I tried to gently tell my girlfriend that I appreciated the thought but not to do that again. She was offended that I didn’t appreciate her gesture. For years afterwards, the idea of getting public recognition of my birthday would make me break out in a cold sweat.

Oh my. I feel your pain. I know there are people who enjoy being the center of attention that way, but I don’t understand it at all (and those who do enjoy it probably have no idea why some of us cringe in horror).

I would have moved to a different part of the country. I don’t even like it when friends sing that to me.
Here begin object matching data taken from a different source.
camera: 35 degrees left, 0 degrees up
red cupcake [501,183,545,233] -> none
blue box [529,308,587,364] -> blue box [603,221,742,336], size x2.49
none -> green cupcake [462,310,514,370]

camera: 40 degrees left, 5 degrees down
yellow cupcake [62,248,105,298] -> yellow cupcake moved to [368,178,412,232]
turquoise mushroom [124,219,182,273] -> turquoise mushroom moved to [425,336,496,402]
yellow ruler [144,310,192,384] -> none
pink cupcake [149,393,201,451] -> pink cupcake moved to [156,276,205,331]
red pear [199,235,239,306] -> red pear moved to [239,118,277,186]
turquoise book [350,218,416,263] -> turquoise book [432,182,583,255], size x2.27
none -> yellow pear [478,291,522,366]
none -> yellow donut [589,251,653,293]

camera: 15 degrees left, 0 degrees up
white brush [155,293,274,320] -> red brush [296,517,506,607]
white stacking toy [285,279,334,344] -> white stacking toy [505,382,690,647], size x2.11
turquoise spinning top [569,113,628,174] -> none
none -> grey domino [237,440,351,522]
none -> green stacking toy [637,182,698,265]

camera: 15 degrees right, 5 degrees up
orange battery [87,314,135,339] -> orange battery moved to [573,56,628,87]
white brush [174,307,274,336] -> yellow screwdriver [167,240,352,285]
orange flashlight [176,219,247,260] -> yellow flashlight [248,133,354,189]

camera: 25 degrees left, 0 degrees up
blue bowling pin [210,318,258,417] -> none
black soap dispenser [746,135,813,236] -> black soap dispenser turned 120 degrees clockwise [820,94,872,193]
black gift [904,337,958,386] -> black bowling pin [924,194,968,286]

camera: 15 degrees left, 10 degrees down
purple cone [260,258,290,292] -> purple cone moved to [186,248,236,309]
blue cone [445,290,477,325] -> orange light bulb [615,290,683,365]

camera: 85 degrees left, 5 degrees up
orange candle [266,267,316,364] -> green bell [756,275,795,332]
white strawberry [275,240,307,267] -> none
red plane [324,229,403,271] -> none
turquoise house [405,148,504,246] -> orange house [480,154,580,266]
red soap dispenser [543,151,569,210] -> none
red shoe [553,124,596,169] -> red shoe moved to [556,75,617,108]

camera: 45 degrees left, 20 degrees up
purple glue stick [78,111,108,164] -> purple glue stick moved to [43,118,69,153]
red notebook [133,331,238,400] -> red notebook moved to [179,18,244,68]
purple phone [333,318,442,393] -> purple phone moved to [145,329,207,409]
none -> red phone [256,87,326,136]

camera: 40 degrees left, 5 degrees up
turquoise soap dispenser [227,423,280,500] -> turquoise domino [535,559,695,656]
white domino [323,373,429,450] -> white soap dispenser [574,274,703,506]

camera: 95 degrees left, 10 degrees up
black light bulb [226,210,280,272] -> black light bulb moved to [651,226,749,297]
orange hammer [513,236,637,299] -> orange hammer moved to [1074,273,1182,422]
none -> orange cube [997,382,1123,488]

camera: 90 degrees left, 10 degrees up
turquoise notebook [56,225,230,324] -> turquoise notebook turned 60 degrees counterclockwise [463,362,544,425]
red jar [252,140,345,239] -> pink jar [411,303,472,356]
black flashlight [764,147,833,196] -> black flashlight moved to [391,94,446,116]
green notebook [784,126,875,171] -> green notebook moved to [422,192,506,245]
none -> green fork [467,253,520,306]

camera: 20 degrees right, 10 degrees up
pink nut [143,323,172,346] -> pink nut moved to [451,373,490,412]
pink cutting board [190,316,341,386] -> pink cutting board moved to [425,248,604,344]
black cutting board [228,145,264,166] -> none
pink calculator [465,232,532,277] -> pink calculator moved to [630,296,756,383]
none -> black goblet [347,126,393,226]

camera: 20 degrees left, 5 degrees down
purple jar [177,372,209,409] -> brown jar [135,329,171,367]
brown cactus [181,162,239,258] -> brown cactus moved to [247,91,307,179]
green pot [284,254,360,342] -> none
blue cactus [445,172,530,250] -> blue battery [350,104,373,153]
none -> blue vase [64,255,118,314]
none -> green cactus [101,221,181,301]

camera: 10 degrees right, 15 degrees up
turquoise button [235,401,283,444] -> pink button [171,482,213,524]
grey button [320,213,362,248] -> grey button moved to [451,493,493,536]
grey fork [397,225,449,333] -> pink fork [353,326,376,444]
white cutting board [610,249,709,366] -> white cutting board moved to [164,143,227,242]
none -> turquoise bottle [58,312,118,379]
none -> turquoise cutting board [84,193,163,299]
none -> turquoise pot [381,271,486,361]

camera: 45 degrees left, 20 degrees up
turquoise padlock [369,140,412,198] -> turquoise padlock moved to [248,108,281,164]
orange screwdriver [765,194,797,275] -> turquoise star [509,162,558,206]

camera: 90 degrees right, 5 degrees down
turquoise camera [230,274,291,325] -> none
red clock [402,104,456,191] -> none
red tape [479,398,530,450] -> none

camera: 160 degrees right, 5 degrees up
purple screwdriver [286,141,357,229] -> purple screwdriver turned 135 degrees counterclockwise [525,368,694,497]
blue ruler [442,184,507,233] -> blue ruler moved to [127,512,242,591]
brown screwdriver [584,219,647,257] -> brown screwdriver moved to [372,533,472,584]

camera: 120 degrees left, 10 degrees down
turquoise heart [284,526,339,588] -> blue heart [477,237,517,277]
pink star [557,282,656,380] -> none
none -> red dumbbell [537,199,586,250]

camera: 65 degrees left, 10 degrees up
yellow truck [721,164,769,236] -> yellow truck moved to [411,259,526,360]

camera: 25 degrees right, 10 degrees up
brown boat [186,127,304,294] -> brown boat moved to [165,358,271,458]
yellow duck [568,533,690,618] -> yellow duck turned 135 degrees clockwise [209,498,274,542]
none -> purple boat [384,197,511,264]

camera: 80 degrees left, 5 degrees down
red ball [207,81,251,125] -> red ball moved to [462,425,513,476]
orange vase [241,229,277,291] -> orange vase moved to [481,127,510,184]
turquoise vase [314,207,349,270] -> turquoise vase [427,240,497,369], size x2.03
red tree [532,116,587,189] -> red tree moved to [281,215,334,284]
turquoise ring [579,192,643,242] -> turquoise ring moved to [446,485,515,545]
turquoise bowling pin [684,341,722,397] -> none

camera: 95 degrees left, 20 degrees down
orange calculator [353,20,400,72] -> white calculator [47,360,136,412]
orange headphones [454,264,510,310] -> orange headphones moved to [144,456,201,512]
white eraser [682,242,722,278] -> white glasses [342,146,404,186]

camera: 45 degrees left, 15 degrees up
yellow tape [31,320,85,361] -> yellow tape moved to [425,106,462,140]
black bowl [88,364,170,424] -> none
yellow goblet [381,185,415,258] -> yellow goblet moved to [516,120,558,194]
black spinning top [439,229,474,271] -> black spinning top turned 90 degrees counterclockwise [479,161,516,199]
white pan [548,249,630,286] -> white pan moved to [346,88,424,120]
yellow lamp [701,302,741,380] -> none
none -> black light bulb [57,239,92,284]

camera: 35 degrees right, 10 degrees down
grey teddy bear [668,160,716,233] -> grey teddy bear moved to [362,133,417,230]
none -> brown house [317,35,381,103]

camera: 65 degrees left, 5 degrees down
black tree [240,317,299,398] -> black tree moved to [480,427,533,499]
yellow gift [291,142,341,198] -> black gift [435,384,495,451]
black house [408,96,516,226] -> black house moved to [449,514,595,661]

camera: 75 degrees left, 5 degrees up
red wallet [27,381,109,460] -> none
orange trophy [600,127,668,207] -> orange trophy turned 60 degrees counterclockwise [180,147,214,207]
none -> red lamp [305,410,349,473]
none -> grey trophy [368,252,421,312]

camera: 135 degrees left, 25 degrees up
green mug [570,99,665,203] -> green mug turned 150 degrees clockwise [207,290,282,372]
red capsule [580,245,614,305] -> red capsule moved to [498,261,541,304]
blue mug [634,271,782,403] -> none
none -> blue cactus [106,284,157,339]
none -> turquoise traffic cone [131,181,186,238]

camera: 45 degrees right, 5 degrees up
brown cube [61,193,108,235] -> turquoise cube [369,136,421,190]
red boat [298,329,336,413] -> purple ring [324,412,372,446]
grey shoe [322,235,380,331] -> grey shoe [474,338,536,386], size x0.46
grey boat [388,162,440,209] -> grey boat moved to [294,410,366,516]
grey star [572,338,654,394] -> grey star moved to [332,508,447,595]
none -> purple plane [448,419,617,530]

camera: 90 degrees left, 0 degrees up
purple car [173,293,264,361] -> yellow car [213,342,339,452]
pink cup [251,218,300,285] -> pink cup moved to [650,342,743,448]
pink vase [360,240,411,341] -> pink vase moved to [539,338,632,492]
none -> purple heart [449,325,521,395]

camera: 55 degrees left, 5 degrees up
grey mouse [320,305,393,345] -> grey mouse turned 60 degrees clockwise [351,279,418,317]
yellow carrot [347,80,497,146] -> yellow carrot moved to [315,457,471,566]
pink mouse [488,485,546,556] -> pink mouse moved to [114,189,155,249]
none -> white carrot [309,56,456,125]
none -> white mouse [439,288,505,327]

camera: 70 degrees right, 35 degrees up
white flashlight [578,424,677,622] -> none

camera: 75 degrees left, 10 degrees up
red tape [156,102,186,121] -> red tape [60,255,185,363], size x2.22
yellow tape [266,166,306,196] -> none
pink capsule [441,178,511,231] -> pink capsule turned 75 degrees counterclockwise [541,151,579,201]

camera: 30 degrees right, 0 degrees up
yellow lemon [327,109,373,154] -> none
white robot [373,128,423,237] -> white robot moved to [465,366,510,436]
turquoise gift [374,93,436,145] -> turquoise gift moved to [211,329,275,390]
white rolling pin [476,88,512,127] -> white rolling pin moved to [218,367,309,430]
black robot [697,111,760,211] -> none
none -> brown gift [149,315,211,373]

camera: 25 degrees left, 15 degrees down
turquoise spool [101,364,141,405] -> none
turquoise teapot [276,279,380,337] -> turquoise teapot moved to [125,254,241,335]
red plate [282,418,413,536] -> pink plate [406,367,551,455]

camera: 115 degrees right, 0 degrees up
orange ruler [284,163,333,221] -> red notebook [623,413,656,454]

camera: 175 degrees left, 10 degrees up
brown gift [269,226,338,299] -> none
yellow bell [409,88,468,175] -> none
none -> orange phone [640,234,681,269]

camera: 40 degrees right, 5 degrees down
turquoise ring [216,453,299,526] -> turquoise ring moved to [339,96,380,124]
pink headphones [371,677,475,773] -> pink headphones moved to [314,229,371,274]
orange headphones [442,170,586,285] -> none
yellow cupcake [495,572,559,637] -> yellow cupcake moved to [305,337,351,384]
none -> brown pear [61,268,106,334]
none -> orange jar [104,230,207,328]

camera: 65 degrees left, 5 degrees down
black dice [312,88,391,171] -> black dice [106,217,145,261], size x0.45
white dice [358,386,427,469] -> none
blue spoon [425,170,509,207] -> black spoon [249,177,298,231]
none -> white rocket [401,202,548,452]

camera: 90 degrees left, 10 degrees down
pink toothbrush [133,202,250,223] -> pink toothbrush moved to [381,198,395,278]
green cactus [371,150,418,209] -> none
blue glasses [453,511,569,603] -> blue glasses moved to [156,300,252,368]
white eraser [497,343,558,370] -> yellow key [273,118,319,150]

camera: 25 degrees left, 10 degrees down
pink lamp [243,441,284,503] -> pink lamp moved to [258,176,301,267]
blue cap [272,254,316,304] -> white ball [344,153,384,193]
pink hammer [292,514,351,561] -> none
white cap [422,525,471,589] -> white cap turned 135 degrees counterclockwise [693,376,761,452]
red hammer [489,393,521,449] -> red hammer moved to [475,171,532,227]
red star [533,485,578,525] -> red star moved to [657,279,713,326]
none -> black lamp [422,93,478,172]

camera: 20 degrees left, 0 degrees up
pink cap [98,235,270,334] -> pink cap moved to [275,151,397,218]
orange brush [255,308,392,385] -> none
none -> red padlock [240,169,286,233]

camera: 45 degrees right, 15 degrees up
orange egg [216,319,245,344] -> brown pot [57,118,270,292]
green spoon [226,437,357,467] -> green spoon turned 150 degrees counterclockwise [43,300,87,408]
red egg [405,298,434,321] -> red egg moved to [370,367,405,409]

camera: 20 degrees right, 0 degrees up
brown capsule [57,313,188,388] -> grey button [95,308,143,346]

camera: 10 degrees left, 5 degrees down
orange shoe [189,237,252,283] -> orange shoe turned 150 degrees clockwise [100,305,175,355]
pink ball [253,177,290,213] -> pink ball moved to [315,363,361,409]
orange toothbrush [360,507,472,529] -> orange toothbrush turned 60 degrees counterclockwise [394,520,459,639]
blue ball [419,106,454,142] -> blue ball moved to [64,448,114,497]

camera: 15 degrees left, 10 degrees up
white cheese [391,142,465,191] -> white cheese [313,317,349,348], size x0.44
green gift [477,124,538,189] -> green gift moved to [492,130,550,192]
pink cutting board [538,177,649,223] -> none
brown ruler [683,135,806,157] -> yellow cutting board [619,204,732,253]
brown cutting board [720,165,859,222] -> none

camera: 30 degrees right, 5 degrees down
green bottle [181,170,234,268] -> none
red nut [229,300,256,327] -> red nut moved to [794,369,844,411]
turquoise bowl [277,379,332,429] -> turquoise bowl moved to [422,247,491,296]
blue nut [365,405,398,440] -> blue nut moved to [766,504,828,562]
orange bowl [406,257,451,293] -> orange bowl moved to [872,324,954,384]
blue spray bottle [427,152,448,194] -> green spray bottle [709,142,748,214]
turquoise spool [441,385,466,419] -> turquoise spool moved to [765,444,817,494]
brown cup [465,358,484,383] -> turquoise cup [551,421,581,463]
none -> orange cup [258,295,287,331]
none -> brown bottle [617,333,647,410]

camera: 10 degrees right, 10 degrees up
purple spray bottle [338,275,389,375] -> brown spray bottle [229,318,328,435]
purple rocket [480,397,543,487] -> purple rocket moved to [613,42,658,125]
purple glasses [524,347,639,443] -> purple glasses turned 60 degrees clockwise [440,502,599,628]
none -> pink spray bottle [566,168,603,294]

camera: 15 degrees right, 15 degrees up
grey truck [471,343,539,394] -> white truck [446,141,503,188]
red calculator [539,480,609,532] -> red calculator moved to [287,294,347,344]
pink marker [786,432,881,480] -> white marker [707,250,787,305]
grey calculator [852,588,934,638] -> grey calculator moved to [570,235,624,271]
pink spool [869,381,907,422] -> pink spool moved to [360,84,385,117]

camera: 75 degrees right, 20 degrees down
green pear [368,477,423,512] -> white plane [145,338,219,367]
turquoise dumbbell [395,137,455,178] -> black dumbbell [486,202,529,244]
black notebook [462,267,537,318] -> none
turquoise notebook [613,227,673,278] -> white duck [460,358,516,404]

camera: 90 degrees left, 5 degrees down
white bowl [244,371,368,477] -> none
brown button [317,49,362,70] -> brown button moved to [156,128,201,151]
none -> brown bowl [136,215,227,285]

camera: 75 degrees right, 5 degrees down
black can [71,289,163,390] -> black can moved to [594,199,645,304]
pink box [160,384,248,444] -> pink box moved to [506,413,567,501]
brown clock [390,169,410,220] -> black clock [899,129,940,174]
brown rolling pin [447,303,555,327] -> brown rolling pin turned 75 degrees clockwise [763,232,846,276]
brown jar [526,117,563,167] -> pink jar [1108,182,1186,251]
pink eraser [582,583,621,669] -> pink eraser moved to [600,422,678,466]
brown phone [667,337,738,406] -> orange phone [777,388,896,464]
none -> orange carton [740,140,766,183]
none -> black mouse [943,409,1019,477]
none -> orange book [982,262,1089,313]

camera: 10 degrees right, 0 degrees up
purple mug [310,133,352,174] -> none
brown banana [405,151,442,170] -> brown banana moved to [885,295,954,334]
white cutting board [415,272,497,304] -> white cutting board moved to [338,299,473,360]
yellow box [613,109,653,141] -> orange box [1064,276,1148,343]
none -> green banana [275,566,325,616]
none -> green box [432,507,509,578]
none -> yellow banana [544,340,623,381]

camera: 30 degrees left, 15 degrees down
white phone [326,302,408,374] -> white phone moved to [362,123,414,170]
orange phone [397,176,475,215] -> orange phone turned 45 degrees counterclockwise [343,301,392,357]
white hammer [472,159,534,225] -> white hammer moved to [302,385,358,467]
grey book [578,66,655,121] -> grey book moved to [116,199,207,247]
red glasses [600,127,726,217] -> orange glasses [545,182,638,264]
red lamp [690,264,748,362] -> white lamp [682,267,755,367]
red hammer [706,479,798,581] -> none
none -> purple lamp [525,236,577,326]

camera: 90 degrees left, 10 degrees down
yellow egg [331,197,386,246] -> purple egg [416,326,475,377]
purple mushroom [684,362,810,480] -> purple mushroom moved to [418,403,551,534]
When I was in college someone did that for Valentine’s Day in a huge lecture hall. The professor was furious and I didn’t blame him.

Oh, oh, oh @CairoCarol could get a hunky surfer dude to come and sing at the board meeting.

If such a thing happened to me, I would have quit my job, left the state and maybe even the country. I would have gotten a good look first cause hunky surfer dude are worth it.